Spróbujmy – pytam cię, czy poziom Włochów był aż tak wysoki, czy to bardziej wy mieliście kłopoty ze swoją grą.

- My nie mieliśmy kłopotów. Po prostu przegraliśmy sportowo. I tyle.

(Tu do rozmowy włącza się kolega z Interii)

Czego wam najbardziej zabrakło, żebyście zagrali na tym poziomie, co Włosi?

- Tutaj nizego nie zabrakło. Oni dobrze zagrali i zagrywką, i blokiem, i w obronie. Bardzo dobre granie! Ale oni nie będą cały czas tak grali. I tyle. Zobaczymy czy będą to utrzymywać.

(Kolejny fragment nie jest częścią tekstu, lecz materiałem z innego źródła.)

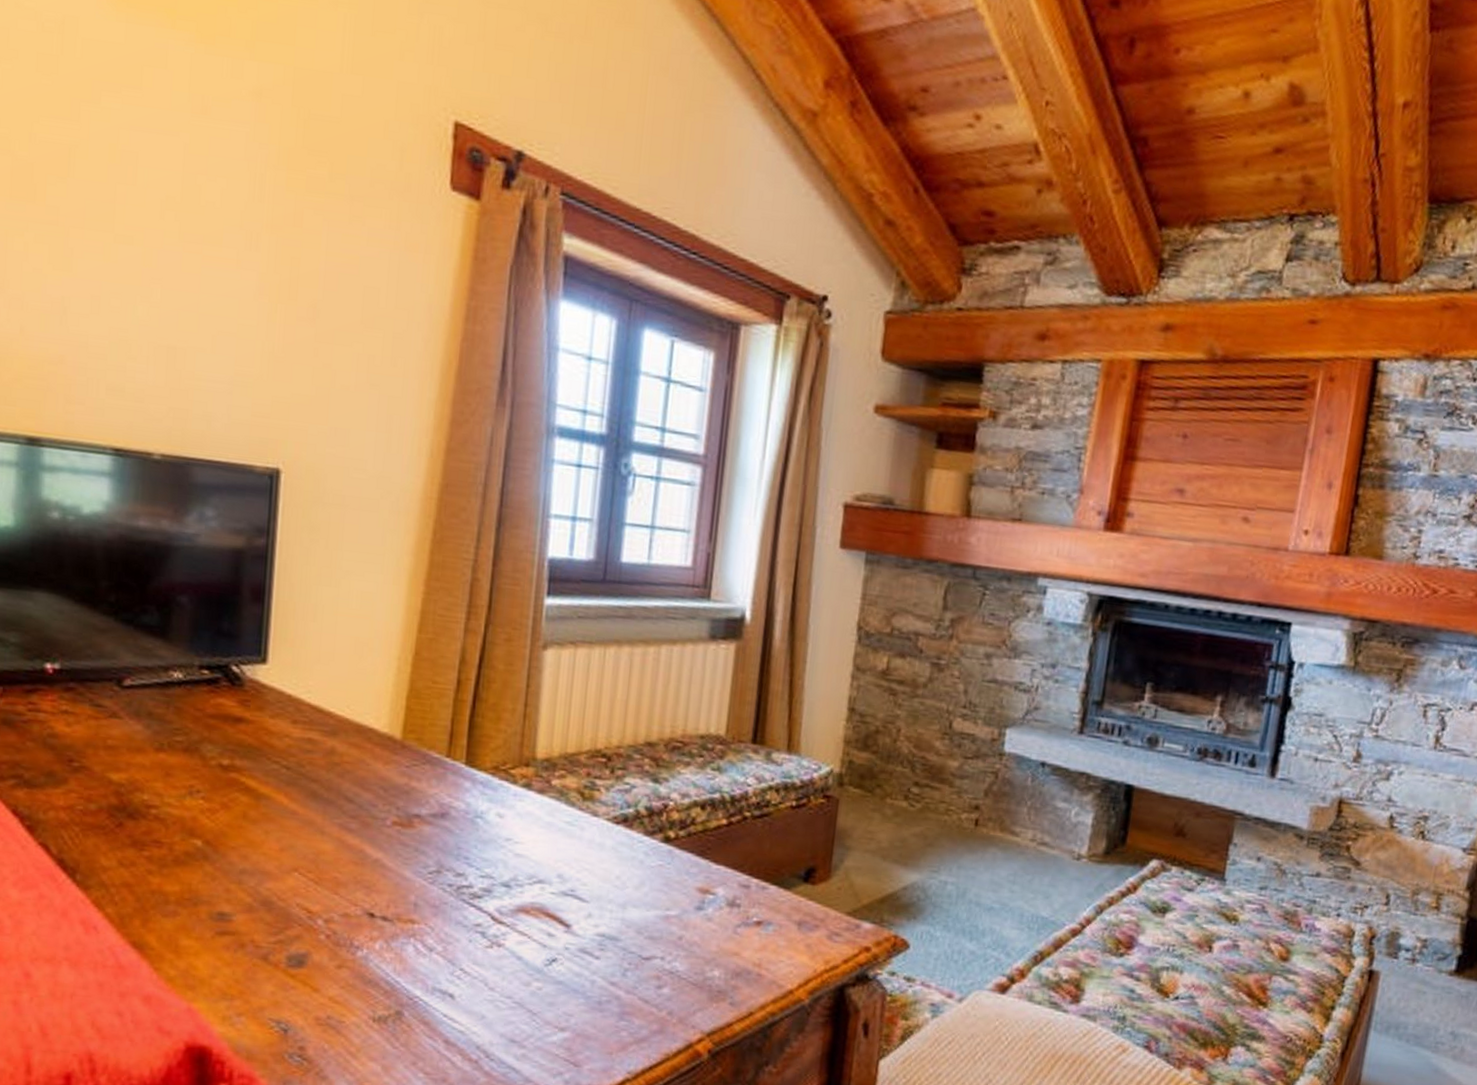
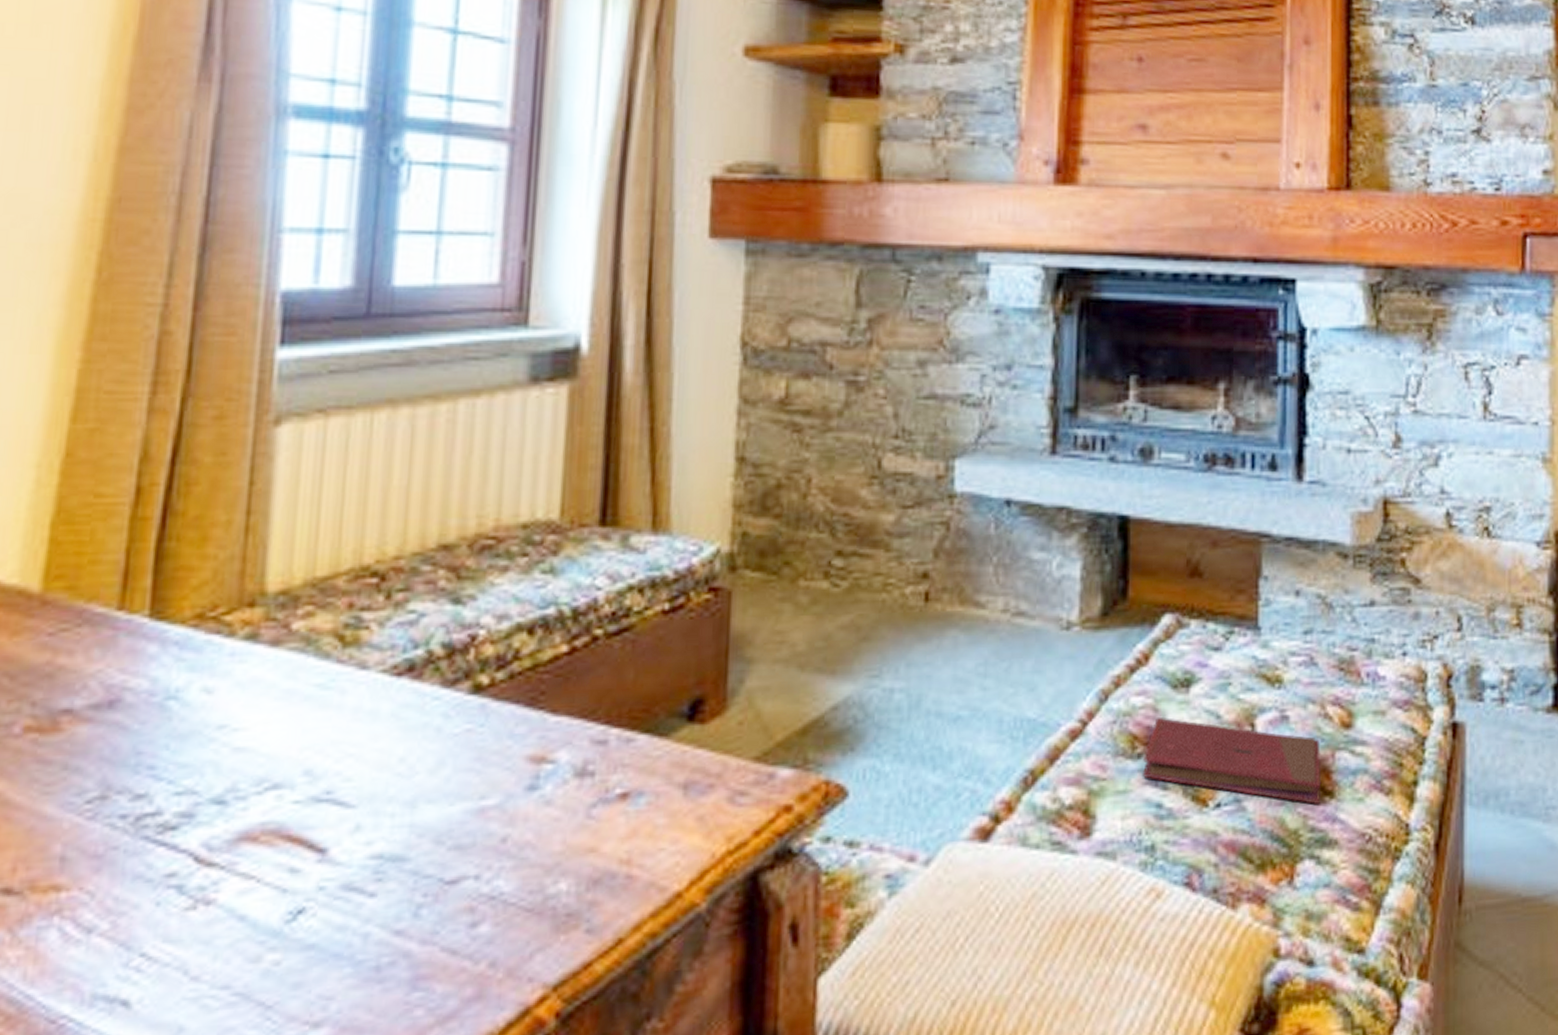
book: none [1121,930,1261,1010] -> present [1141,716,1322,804]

Ten wyraźnie przegrany mecz na pewno nie będzie siedział w waszych głowach, gdy przyjdzie grać ćwierćfinał? Nie będzie chociaż nutki niepewności?

- Nie, nie, nie. Każdy wie, co może zrobić lepiej. Ja też. Czekamy na kolejny mecz, na ten kolejny mecz musimy być bardziej skoncentrowani.

(tu znów pytam ja)

Kuba Kochanowski od nas dowiedział się, że w ćwierćfinale zagracie ze Słowenią. Ty też dowiadujesz się od nas?

- Tak, też nie wiedziałem. Przed meczem skupiam się tylko na graniu. A jak się skończy mecz, to dobra, myślę o kolejnym. Wcześniej nie patrzę, z kim zagramy.

Słowenia to dla Polski trudny rywal, prawda?

- Myślę, że teraz to już każdy rywal będzie trudny. To są igrzyska, każdy gra na bardzo wysokim poziomie. Czasami jest tak, że się pomyśli, że o, z tym rywalem to będzie dużo łatwiej, a potem okazuje się, że wcale nie. Słowenia gra na bardzo wysokim poziomie, ale będziemy gotowi.